::: SEZIONE DOCUMENTO
Qualche indicazione utile sul regime forfettario

La cosiddetta Partita Iva forfettaria è un regime fiscale che può dare diversi vantaggi ai professionisti e alle piccole imprese, l’unico in effetti disponibile in Italia.
Si tratta in pratica di un regime forfettario di tassazione introdotto nel 2016, sostitutivo dell’Irpef, destinato a lavoratori autonomi che posseggono Partita Iva o che intendono avviare una nuova attività di impresa, arti o professioni, che consente di beneficiare di alcune agevolazioni, e nello specifico di una tassazione ridotta, di una riduzione dei contributi Inps e di semplificazioni a livello contabile e burocratico.
::::::
::: SEZIONE DATI
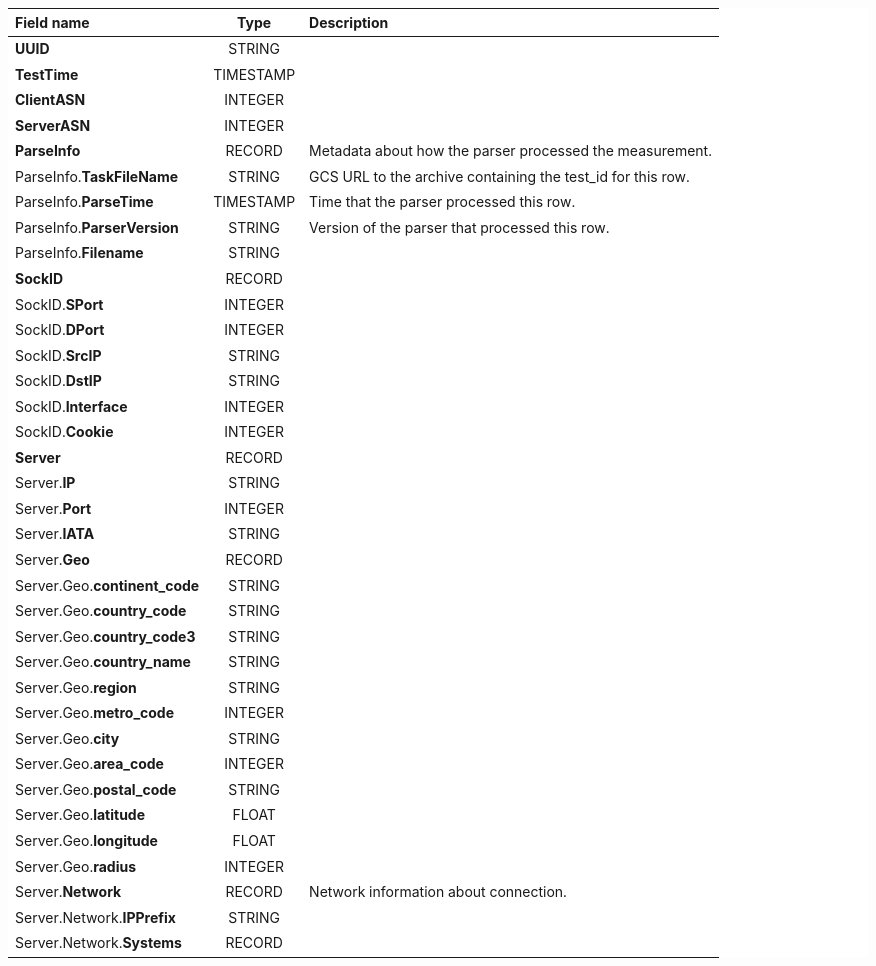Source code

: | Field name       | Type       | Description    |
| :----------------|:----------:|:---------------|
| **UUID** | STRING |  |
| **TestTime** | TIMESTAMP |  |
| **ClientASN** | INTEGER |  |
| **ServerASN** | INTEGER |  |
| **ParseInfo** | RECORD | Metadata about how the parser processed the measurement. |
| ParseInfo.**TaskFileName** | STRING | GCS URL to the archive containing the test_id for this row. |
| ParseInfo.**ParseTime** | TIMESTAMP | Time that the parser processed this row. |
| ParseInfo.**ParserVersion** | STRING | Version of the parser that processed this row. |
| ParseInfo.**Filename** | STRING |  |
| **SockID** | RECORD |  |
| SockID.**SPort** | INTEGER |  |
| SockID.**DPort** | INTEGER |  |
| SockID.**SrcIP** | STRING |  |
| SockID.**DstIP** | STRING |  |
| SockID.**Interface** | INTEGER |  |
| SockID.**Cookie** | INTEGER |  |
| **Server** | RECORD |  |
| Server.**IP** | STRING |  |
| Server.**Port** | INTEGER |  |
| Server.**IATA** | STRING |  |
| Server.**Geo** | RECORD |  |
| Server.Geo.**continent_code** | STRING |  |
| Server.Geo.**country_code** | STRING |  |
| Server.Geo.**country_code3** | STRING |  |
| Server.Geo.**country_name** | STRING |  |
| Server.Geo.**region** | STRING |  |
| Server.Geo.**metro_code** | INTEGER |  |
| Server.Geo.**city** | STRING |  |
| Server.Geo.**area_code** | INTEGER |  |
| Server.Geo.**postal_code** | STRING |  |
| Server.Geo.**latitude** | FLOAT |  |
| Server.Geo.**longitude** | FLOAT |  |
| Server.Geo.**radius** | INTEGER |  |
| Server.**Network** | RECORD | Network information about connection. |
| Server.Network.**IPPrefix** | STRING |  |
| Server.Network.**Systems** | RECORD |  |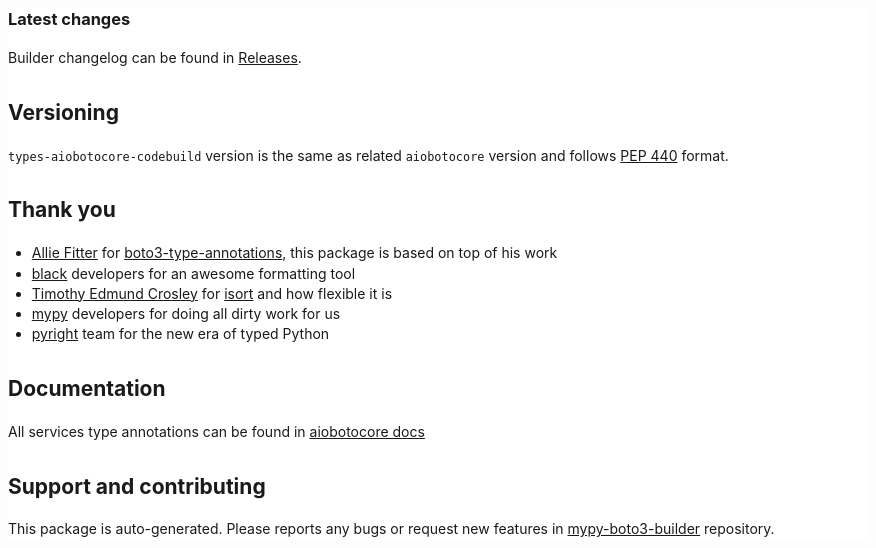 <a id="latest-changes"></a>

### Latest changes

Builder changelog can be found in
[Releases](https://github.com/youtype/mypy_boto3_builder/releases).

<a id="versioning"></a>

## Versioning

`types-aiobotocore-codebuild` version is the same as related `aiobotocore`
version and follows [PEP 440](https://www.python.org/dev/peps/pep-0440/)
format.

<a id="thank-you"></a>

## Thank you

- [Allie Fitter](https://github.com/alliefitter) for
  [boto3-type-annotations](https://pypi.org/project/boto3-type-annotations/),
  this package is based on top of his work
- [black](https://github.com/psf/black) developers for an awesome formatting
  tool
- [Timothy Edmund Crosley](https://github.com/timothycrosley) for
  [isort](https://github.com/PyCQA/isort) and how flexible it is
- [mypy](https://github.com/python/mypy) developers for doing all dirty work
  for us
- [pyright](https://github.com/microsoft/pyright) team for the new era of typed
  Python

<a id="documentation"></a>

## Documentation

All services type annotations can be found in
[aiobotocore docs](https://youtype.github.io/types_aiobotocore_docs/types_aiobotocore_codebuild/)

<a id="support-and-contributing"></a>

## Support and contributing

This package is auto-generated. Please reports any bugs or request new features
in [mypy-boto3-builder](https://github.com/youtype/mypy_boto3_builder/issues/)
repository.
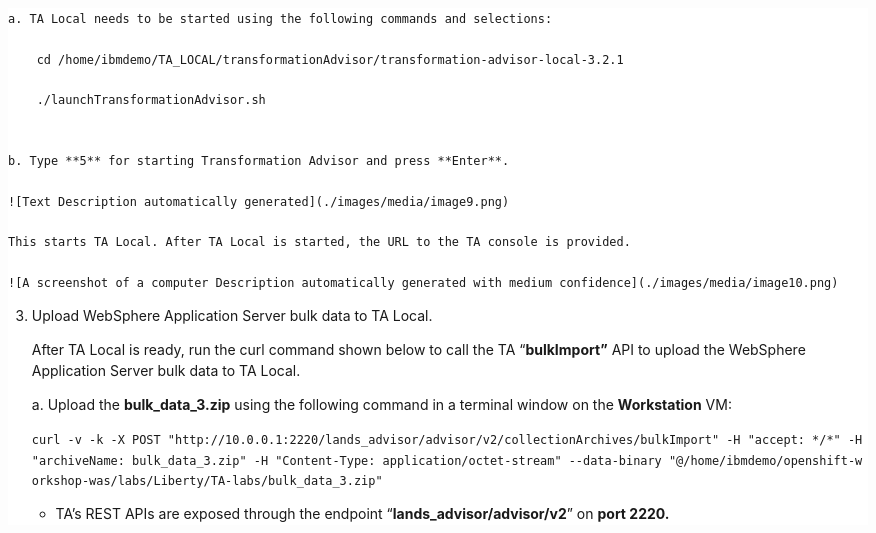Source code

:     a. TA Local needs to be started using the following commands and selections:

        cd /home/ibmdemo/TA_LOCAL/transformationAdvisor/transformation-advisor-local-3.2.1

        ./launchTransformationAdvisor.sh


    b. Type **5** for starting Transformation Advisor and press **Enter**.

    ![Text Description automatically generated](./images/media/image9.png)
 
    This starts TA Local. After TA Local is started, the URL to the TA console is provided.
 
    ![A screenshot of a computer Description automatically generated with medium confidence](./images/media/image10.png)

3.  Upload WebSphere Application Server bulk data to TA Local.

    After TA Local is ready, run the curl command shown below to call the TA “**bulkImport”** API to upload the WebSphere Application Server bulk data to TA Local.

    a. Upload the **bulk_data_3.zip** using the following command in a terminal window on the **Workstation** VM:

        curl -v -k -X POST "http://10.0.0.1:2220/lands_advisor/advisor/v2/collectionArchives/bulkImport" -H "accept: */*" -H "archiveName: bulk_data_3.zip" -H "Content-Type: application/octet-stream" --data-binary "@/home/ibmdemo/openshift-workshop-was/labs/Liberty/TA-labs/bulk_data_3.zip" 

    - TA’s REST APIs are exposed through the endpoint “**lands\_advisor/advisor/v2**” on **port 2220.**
::::::
## ISTRUZIONI ESERCIZIO
**1)** Aggiorna il testo sul regime forfettario: riscrivi tutto da "Si tratta in" giù fino a "contabile e burocratico.", mettendo "liberi professionisti" al posto di "lavoratori autonomi".
**2)** Rispondi a queste domande sul testo sul regime forfettario.
(a) In quale anno è stato introdotto il regime?
(b) Quale imposta sostituisce?
(c) A chi può dare diversi vantaggi?
**3)** Riprendi il testo sul regime forfettario e prosegui da dove si interrompe.

## ESERCIZI SVOLTI
**1)**
Si tratta in pratica di un regime forfettario di tassazione introdotto nel 2016, sostitutivo dell’Irpef, destinato a liberi professionisti che posseggono Partita Iva o che intendono avviare una nuova attività di impresa, arti o professioni, che consente di beneficiare di alcune agevolazioni, e nello specifico di una tassazione ridotta, di una riduzione dei contributi Inps e di semplificazioni a livello contabile e burocratico.

**2)**
(a) Nel 2016.
(b) L'Irpef.
(c) Ai professionisti e alle piccole imprese.

**3)**
La Legge di bilancio 2021 non ha introdotto novità per quanto riguarda il regime forfettario per le partite Iva; restano quindi i requisiti fissati dalla manovra dello scorso anno, con una tassazione agevolata con un’aliquota fissa del 15% del reddito imponibile. Per le start-up, il regime forfettario è ancora più conveniente, in quanto per i primi cinque anni l’imposta dovuta è del 5%, per poi crescere al 15% a partire dal sesto anno.
L’Iva non viene addebitata in fattura ai clienti (la franghigia Iva consente oltretutto di offrire beni e servizi a prezzi più competitivi) e non viene liquidata l’imposta, quindi si è esonerati dalla presentazione della dichiarazione Iva e della registrazione dei corrispettivi e delle fatture emesse e ricevute, così come da studi di settore e altri adempimenti quali lo spesometro e l’esterometro.

Sulle fatture emesse andrà quindi semplicemente riportata la dicitura “Operazione senza applicazione dell’Iva, effettuata ai sensi dell’art. 1, commi da 54 a 89 della Legge n. 190/2014, così come modificato dalla Legge n. 208/2015 e dalla Legge n. 145/2018”. Nelle fatture con importo superiore a settantasette euro e quarantasette centesimi è però obbligatorio apporre marca da bollo da due euro.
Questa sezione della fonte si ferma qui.